Working in an Infectious Disease Lab

Researching the infection pathways of Legionnaires’ Disease.

From 2013 – 2016, I worked as a research assistant in Dr. Vincent Starai’s laboratory where I focused on understanding eukaryotic membrane fusion and analyzing binding interactions in the infection pathway of the bacteria Legionella pneumophila (pictured above) which causes Legionnaires’ Disease, an atypical pneumonia with a 10% rate of mortality.

As part of a $1.5 million grant from the NIH, I submitted and presented two posters to UGA’s Center for Undergraduate Research Opportunities (CURO) detailing my research and findings.

A targeted and unbiased screen for genetic suppressors of Legionella pneumophila protein effector LegC7

Legionella pneumophila is a Gram-negative bacterium that causes a severe form of pneumonia known as Legionnaires’ disease. During infection, L. pneumophila secretes nearly 300 effector proteins into host cells in order to evade lysosomal degradation by modulating vesicle trafficking pathways. One of these effector proteins, LegC7, has been shown to be toxic upon expression in the budding yeast, Saccharomyces cerevisiae. Upon LegC7 expression, S. cerevisiae accumulates membranous structures reminiscent of so called “class E” compartments, which result from defects in multivesicular body function.

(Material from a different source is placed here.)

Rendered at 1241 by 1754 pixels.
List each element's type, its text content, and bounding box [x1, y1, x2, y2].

The proteins which comprise the Class E VPS family are members of the endosomal sorting complex required for transport proteins (ESCRT) which are responsible for recognizing, sequestering and packaging membrane proteins into vesicles for vacuolar degradation. Because the Class E phenotype was produced in yeast during LegC7 expression, we hypothesize that LegC7 interacts with one or more of the yeast Class E gene products.

We therefore continued a targeted screen of the yeast Class E genes by transforming a plasmid encoding LEGC7 into yeast strains with deletions of vps23, vps28, snf7, or bro1 and found that deletion of these genes did not suppress LegC7 toxicity. We then performed an unbiased screen in an attempt to find genetic suppressors of LegC7 toxicity using ethyl methanesulfonate (EMS) mutagenesis to isolate a strain that exhibits a toxicity reversal due to a genomic mutation. We will sequence the genome from this strain to identify the gene products that LegC7 might require for toxicity.

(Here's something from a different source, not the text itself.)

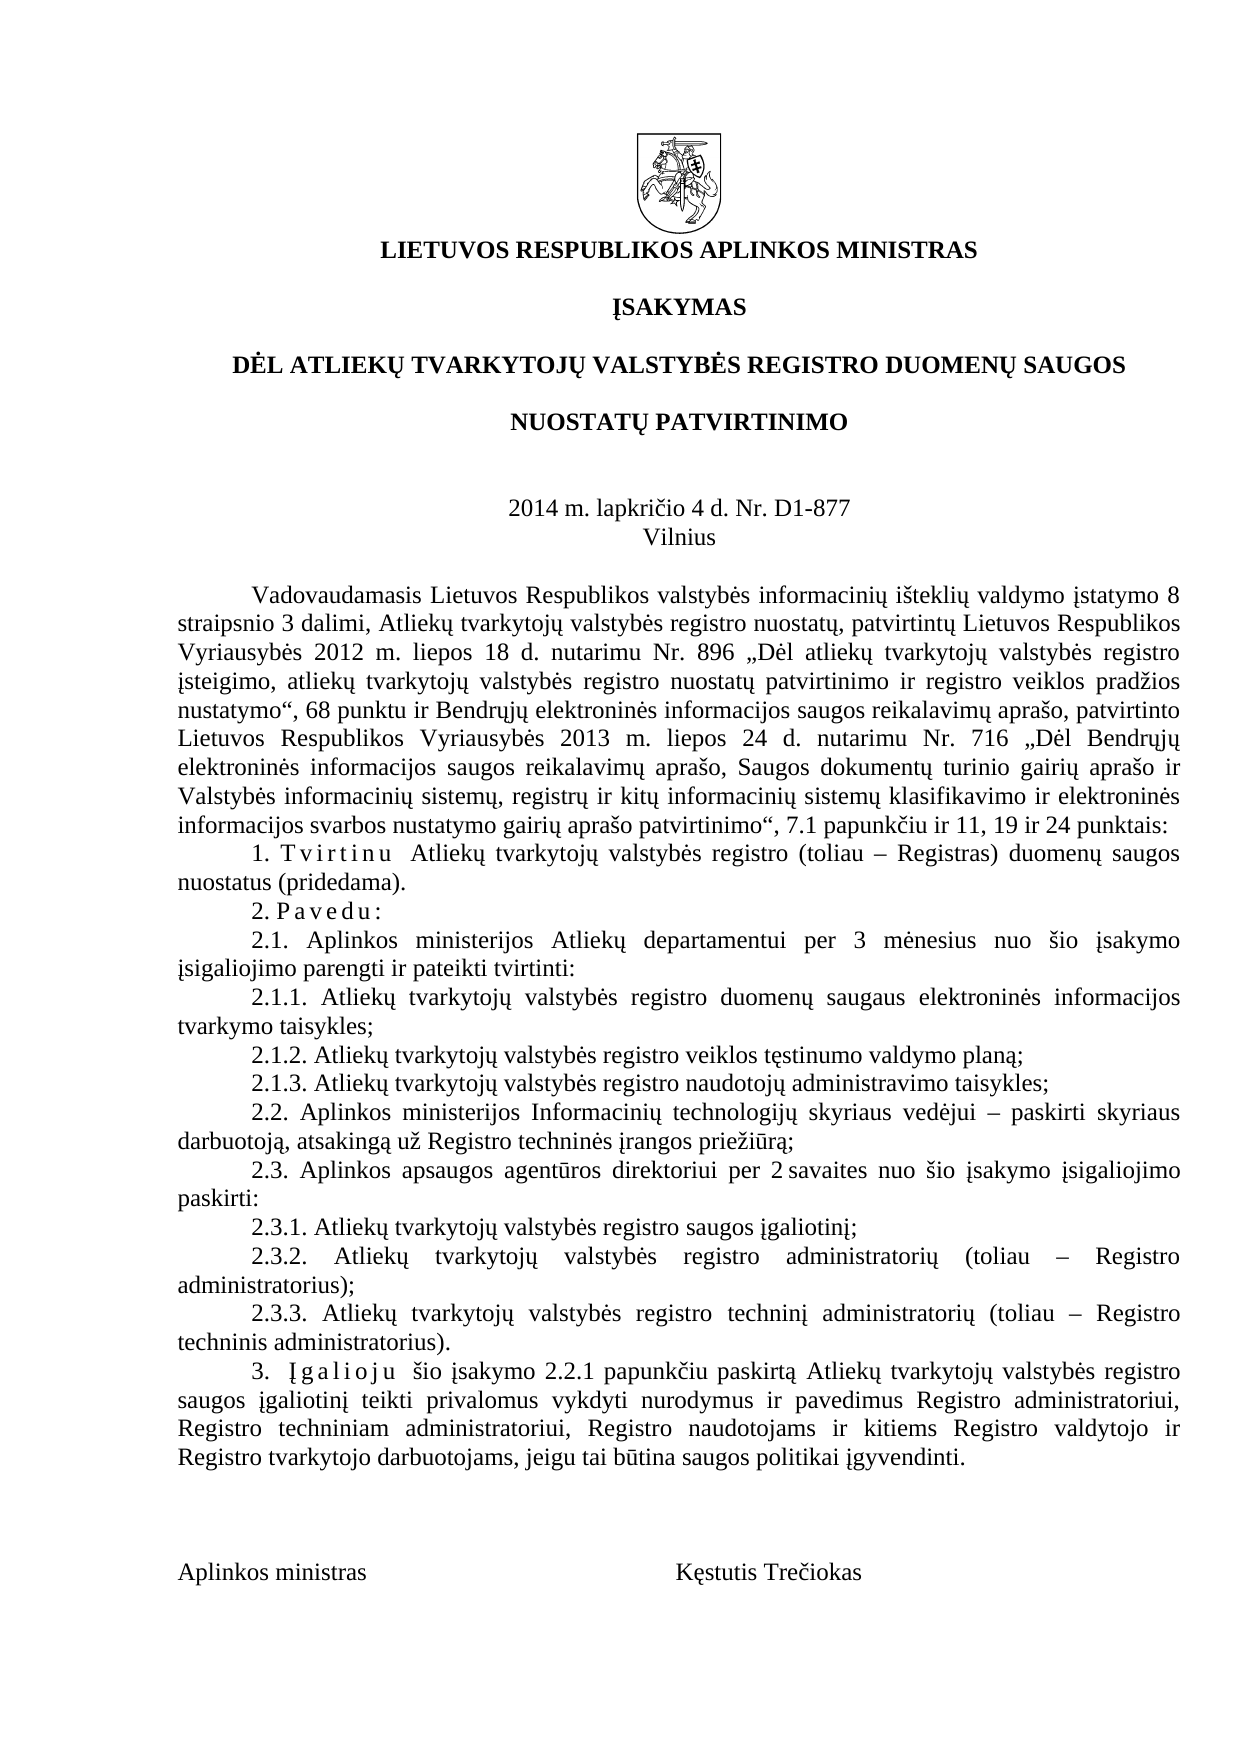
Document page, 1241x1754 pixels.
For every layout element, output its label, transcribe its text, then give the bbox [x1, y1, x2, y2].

An overexpression screen to determine how Legionella pneumophila effector protein LegC7 disrupts Class C tethering Complex Formation

I examine the relationship between LegC7 and the Class C Tethering Complexes – CORVET (class C Core vacuole/endosome tethering) and HOPS (homotypic fusion and vacuole protein sorting). The CORVET and HOPS complexes have been identified as a set of universally conserved proteins which are essential for early-to-late endosome transition and endo-lysosomal trafficking pathways by tethering membranes, activating and proof-reading SNARE assembly to drive membrane fusion and interact with Rab GTPases.

Using homologous recombination, 4 different genes will be overexpressed in yeast: vps8, vps16, vps21 and vps41. By assaying whether overexpression of CORVET/HOPS subunits can suppress LegC7 toxicity we can determine which specific subunit(s) LegC7 may have binding interactions with.